Not that the young man had not shewn himself as obliging as he had been generous. All the favours that the usher had supposed that he would have to bestow upon so young a gentleman, he had on the contrary received. But M. de Châtellerault was as reticent as he was rash; he was all the more determined not to disclose his incognito since he did not know with what sort of person he was dealing; his fear would have been far greater, although quite unfounded, if he had known. He had confined himself to posing as an Englishman, and to all the passionate questions with which he was plied by the usher, desirous to meet again a person to whom he was indebted for so much pleasure and so ample a gratuity, the Duke had merely replied, from one end of the Avenue Gabriel to the other: “I do not speak French.”
Albeit, in spite of everything—remembering his cousin Gilbert’s maternal ancestry—the Duc de Guermantes pretended to find a touch of Courvoisier in the drawing-room of the Princesse de Guermantes-Bavière, the general estimate of that lady’s initiative spirit and intellectual superiority was based upon an innovation that was to be found nowhere else in her set. After dinner, however important the party that was to follow, the chairs, at the Princesse de Guermantes’s, were arranged in such a way as to form little groups, in which people might have to turn their backs upon one another. The Princess then displayed her social sense by going to sit down, as though by preference, in one of these. Not that she was afraid to pick out and attract to herself a member of another group.
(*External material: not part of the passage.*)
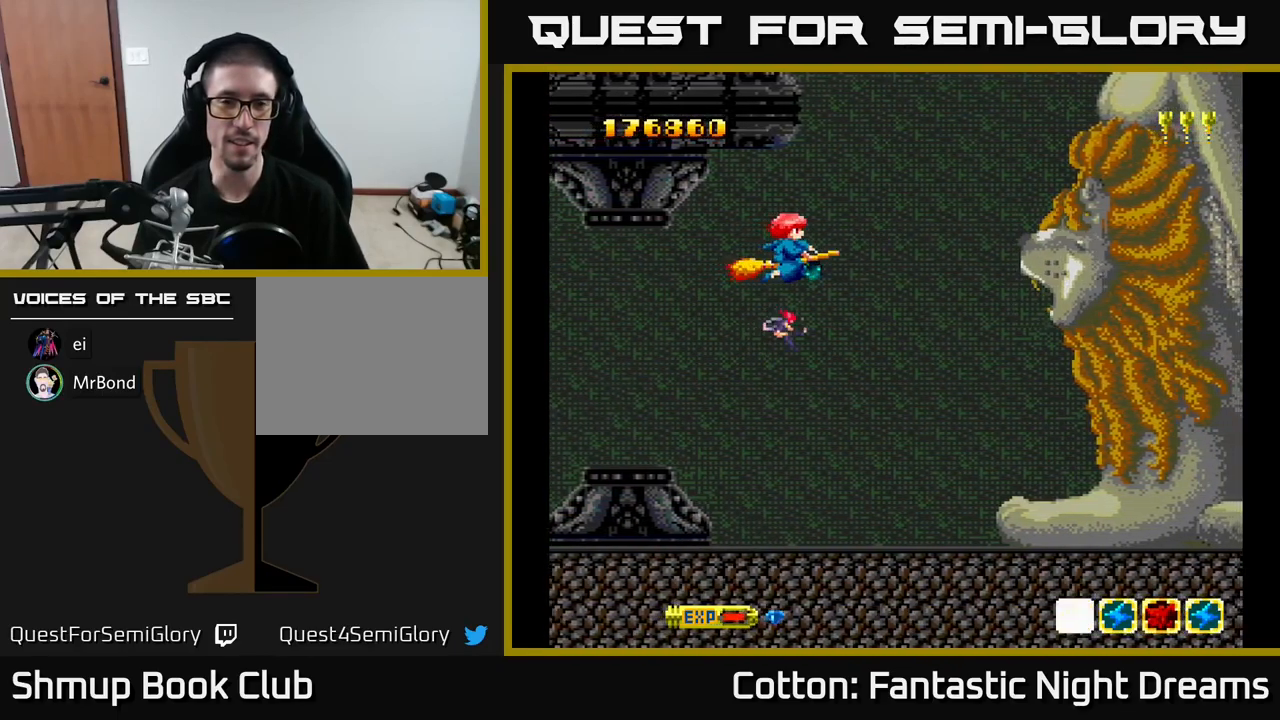
{"buttons": ["Y"], "right_stick": "center", "events": [[34, "B", "up"]]}
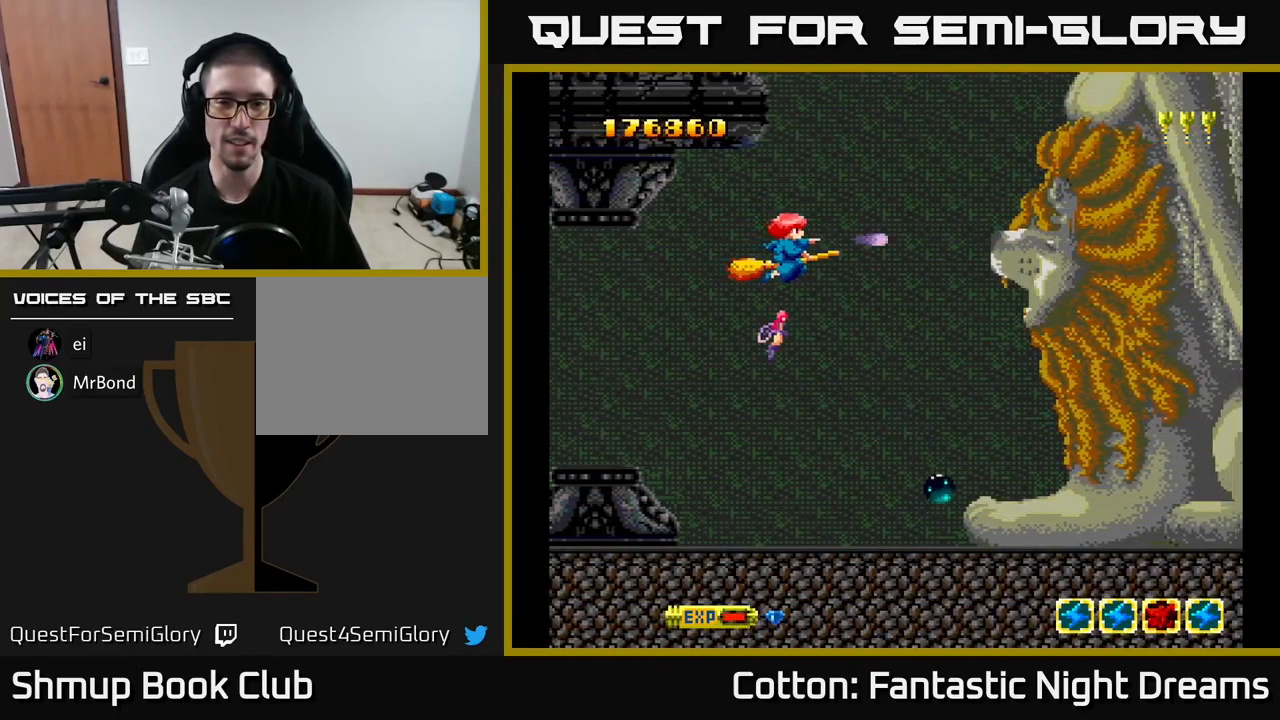
{"buttons": ["Y"], "right_stick": "center", "events": [[100, "DPAD_DOWN", "down"], [167, "DPAD_DOWN", "up"]]}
If, for instance, she had remarked to M. Détaille, who naturally agreed with her, on the beauty of Mme. de Villemur’s neck, of which that lady’s position in another group made her present a back view, the Princess did not hesitate to raise her voice: “Madame de Villemur, M. Détaille, with his wonderful painter’s eye, has just been admiring your neck.” Mme. de Villemur interpreted this as a direct invitation to join in the conversation; with the agility of a practiced horsewoman, she made her chair rotate slowly through three quadrants of a circle, and, without in the least disturbing her neighbours, came to rest almost facing the Princess.
“You don’t know M. Détaille?” exclaimed their hostess, for whom her guest’s nimble and modest tergiversation was not sufficient. “I do not know him, but I know his work,” replied Mme. de Villemur, with a respectful, engaging air, and a promptitude which many of the onlookers envied her, addressing the while to the celebrated painter whom this invocation had not been sufficient to introduce to her in a formal manner, an imperceptible bow. “Come, Monsieur Détaille,” said the Princess, “let me introduce you to Mme. de Villemur.” That lady thereupon shewed as great ingenuity in making room for the creator of the Dream as she had shewn a moment earlier in wheeling round to face him.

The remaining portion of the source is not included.